SYDNEY, Australia -- Profits at the Singapore and Hong Kong stock exchanges are expected to more than halve due to tumbling trading volumes and a lack of initial public offerings (IPOs), but their Australian rival is set to outperform after a wave of capital raisings and lower payments to brokers.
Asia's three major listed bourses have all suffered from a steep fall in trading volumes of stocks and other securities as a worldwide slump in equity markets sidelines investors.
Hong Kong Exchanges & Clearing (HKEx), Asia's largest listed exchange operator, is expected to post a 56-percent slump in the final 2008 quarter to HK$950 million ($123 million), based on full-year estimates from 14 analysts polled by Reuters Estimates.
"Clearly the index level has fallen, market capitalization has come off and the macroeconomic situation is deteriorating so we can expect shrinking market activity and lower turnover," said Dominic Chan, analyst with BNP Paribas in Hong Kong.
"2009 is likely to be worse than 2008. I expect turnover to fall by 20 percent while retail appetite for derivatives will fall, hitting the futures and options market," he added.
The story is similar in Singapore, which has also been hit by a collapse of the city-state's IPO markets and lower stock and derivative trading volumes.
The Singapore Exchange (SGX) will likely report October-December net profit of around S$65 million ($43.74 million), down 58 percent from S$156 million a year ago, four analysts surveyed by Reuters said.

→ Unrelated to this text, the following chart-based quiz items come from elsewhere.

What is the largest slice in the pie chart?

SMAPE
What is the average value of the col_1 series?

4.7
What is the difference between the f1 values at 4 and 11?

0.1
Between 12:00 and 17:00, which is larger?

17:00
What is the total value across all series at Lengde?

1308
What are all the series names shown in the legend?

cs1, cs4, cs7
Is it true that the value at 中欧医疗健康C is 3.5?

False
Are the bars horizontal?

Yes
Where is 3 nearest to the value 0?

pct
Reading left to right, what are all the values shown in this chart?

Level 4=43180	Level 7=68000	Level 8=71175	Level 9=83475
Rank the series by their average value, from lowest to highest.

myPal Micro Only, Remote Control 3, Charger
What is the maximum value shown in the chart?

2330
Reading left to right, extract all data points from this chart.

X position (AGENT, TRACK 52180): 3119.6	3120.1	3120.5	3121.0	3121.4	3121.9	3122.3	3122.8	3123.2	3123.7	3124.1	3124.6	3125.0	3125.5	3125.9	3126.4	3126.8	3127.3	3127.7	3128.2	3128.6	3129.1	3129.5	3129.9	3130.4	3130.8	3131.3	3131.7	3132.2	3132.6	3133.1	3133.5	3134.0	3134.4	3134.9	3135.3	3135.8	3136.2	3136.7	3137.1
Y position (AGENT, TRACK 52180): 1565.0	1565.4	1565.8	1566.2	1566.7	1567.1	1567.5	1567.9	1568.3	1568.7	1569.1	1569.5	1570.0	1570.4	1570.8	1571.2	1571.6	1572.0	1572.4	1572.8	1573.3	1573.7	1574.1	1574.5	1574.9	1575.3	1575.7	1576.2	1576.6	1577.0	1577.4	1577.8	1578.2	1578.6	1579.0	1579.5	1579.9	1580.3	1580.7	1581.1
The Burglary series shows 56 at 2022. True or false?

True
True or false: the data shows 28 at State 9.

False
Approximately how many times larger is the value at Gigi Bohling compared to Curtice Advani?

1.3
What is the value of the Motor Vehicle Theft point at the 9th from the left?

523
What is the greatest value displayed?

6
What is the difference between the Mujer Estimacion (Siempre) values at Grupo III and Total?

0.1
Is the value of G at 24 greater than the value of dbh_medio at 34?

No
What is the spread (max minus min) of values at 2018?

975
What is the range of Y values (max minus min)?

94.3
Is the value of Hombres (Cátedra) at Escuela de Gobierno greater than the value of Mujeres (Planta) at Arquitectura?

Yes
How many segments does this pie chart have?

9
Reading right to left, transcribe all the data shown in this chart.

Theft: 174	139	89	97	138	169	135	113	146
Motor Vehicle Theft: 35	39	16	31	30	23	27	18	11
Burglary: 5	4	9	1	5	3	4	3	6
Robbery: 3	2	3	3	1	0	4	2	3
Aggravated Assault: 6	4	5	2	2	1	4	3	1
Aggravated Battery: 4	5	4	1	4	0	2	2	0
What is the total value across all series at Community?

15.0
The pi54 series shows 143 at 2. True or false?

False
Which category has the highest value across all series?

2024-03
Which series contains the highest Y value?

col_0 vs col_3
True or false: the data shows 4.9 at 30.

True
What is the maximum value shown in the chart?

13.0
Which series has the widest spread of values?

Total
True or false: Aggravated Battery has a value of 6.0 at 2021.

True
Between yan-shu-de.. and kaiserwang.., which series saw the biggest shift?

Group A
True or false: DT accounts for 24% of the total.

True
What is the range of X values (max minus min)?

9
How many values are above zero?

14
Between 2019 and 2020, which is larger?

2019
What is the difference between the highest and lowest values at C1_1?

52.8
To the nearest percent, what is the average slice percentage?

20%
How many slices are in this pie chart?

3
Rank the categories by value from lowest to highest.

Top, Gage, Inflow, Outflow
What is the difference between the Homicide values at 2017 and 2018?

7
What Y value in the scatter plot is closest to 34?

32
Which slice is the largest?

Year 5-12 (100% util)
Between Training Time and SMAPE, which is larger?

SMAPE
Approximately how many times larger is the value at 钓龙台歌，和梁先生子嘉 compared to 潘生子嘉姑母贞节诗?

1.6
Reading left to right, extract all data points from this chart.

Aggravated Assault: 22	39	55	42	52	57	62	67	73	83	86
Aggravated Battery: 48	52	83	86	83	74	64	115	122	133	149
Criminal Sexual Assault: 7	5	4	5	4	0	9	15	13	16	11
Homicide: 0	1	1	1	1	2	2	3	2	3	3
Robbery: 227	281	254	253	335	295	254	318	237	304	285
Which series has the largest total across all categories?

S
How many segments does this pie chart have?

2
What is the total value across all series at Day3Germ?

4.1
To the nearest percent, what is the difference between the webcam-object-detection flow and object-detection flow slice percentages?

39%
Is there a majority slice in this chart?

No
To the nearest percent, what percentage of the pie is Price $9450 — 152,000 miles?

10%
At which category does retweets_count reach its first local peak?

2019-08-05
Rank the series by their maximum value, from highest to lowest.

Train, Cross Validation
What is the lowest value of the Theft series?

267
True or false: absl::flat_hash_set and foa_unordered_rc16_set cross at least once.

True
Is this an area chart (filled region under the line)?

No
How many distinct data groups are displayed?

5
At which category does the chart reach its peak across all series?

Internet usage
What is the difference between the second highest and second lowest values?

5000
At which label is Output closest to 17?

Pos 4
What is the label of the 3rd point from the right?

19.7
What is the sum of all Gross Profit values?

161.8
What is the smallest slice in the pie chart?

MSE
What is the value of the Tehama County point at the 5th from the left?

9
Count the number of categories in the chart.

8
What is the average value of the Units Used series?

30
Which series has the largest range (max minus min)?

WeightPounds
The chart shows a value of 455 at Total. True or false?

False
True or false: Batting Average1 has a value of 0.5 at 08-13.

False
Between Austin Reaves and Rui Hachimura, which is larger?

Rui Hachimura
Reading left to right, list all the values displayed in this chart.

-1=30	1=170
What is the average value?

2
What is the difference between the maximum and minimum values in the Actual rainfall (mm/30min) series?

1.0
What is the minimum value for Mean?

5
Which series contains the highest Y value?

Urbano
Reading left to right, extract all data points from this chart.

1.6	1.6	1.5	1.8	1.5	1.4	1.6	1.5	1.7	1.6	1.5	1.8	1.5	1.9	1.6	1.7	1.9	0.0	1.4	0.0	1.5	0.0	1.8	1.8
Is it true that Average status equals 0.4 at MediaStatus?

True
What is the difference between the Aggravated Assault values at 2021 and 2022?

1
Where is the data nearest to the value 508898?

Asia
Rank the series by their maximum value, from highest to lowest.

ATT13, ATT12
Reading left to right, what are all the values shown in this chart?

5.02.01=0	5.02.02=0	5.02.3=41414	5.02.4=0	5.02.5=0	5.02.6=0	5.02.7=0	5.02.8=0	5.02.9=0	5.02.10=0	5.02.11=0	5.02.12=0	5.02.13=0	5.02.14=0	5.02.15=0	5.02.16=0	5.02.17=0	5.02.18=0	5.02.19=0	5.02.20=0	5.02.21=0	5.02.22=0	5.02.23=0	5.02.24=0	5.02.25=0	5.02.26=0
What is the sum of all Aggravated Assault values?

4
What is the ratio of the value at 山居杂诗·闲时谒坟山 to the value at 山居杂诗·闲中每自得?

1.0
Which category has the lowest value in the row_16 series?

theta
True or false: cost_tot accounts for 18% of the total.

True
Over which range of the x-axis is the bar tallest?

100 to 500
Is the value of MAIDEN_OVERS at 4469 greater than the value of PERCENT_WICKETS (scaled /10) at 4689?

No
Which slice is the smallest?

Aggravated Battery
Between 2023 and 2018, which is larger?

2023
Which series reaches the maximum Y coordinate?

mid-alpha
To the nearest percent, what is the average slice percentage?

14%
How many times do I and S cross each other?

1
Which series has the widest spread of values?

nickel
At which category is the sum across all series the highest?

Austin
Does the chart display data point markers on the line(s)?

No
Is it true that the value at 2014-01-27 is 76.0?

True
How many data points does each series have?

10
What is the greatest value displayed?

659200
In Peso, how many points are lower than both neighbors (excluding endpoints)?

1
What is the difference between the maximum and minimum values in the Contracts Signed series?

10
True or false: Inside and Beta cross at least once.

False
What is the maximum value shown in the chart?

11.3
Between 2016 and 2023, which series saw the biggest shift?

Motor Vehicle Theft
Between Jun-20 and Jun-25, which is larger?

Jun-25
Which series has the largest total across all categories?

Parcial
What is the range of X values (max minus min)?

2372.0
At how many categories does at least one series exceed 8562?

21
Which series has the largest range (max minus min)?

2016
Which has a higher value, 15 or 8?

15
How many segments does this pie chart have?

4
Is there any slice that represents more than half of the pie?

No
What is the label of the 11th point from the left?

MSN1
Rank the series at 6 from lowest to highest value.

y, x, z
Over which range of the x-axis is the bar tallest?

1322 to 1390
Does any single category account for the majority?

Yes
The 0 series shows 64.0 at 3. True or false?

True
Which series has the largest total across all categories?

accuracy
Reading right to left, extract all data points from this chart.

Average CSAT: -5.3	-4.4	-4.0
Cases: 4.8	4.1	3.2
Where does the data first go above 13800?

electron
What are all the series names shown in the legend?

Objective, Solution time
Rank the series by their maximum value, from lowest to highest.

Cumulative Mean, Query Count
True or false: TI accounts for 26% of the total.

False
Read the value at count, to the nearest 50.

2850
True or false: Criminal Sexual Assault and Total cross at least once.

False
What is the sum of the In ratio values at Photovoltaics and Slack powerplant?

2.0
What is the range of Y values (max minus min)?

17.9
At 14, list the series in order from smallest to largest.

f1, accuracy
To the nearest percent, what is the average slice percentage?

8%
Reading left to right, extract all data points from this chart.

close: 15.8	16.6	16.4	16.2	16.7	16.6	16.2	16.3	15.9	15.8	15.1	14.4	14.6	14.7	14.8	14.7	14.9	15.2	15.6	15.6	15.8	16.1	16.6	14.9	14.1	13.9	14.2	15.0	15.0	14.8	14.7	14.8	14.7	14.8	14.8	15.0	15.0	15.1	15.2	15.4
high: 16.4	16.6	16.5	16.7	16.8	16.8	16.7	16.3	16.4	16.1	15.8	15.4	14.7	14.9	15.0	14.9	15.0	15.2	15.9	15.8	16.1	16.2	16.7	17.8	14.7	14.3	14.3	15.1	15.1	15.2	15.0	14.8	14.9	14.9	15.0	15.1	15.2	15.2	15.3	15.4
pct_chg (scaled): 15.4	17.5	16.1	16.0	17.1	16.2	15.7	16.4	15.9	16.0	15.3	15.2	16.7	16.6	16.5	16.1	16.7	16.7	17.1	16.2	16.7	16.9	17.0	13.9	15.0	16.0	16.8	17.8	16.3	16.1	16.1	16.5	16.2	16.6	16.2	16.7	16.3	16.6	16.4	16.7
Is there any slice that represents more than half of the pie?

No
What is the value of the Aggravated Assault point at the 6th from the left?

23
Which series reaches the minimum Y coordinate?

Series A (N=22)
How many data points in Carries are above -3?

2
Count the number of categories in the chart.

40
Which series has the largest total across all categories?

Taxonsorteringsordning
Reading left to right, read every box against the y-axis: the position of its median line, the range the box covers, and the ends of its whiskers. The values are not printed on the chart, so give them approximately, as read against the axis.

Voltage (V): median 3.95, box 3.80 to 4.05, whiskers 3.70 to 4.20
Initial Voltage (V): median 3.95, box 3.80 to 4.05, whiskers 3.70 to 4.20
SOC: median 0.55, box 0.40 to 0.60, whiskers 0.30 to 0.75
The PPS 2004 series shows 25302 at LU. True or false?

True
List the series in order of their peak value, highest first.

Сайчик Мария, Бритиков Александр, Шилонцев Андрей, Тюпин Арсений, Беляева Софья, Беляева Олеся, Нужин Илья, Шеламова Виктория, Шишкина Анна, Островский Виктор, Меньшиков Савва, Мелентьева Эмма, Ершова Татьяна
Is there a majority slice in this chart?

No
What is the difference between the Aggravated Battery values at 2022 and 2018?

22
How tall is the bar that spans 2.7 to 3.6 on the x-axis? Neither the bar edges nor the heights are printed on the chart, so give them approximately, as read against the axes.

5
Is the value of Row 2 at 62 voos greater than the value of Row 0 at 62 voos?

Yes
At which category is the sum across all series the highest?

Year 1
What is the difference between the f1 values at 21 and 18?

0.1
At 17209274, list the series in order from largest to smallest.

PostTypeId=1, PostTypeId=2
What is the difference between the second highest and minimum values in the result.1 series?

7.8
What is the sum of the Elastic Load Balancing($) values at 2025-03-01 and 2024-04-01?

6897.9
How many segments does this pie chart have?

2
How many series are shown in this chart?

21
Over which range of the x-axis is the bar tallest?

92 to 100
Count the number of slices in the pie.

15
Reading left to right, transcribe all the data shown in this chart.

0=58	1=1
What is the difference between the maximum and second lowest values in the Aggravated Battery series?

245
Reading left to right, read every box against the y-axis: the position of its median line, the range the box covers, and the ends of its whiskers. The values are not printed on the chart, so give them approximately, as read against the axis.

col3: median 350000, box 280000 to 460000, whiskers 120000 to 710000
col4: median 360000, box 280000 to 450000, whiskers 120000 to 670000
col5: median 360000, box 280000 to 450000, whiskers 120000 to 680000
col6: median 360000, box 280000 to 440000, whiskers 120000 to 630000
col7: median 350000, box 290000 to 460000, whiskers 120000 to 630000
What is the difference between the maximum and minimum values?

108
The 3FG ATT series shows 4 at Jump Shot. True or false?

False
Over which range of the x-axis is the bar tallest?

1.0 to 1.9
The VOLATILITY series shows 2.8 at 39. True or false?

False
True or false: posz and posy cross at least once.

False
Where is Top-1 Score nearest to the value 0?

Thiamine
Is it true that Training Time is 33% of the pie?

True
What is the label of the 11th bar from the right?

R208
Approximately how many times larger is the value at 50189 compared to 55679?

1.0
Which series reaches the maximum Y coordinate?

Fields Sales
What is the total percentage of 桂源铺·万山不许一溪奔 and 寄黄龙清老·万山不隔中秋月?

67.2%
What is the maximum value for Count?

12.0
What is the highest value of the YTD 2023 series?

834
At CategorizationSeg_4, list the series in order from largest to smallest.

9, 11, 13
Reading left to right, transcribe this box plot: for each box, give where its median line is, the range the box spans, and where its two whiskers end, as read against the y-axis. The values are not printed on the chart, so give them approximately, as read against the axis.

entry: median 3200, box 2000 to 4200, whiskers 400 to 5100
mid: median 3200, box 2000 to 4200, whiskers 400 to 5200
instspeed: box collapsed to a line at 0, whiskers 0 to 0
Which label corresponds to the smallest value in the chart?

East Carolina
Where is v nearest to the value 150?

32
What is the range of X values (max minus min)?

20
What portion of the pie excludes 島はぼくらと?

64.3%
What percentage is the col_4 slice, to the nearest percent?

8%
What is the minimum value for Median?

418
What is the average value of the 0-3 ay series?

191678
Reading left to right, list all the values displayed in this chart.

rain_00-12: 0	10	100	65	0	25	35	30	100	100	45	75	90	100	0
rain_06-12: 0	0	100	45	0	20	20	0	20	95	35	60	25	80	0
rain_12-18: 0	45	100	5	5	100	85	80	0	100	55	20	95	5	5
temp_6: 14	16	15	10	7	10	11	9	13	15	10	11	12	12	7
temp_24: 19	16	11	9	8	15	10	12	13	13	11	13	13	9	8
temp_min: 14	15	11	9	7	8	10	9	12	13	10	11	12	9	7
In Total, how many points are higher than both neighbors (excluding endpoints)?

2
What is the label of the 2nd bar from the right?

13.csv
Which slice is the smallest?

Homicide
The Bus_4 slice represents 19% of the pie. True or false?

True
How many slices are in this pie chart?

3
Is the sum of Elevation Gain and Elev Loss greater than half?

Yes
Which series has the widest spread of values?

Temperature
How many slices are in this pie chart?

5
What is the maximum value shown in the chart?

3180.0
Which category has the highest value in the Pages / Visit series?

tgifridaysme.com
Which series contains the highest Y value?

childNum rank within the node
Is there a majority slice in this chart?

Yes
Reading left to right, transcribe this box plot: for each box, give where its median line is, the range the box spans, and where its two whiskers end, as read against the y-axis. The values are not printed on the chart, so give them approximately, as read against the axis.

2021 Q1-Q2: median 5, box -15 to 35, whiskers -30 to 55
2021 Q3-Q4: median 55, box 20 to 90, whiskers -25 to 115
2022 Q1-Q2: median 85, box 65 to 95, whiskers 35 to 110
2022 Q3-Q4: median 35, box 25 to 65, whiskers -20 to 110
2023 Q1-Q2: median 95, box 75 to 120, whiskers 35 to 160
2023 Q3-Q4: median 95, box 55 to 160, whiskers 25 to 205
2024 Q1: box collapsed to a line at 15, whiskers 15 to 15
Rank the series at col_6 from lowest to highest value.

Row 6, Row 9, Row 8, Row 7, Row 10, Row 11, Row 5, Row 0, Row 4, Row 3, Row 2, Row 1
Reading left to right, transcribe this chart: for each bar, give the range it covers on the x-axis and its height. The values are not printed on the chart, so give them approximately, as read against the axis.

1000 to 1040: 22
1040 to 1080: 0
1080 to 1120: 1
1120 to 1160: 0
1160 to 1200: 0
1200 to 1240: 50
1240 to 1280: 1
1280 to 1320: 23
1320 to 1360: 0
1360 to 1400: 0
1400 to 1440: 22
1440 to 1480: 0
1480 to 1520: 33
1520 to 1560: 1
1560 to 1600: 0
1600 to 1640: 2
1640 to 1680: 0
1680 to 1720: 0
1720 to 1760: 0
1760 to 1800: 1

"(Stock) trading in December, amounting to S$16.65 billion, was the slowest in three years," Lim & Tan Securities said in a note to clients.
Going against the trend, the Australian Securities Exchange (ASX), Asia-Pacific's third-biggest listed bourse, is expected to see fairly flat first-half net profit even though volumes fell by around 25 percent in the equities market and about 28 percent in the derivatives market.
A December wave of capital raisings helped bolster earnings, while the fall in trading volumes means ASX will pay little or none of the rebates to brokers it paid a year ago for meeting trading targets, analysts said.
A Reuters poll of five analysts predicts ASX will post half-year net profit of A$180 million ($120.2 million), versus A$187.4 million a year earlier.
Shares in ASX fell 45 percent in 2008, outperforming HKEx which tumbled 67 percent and SGX which slid 63 percent. All three exchange companies underperformed their benchmark indexes.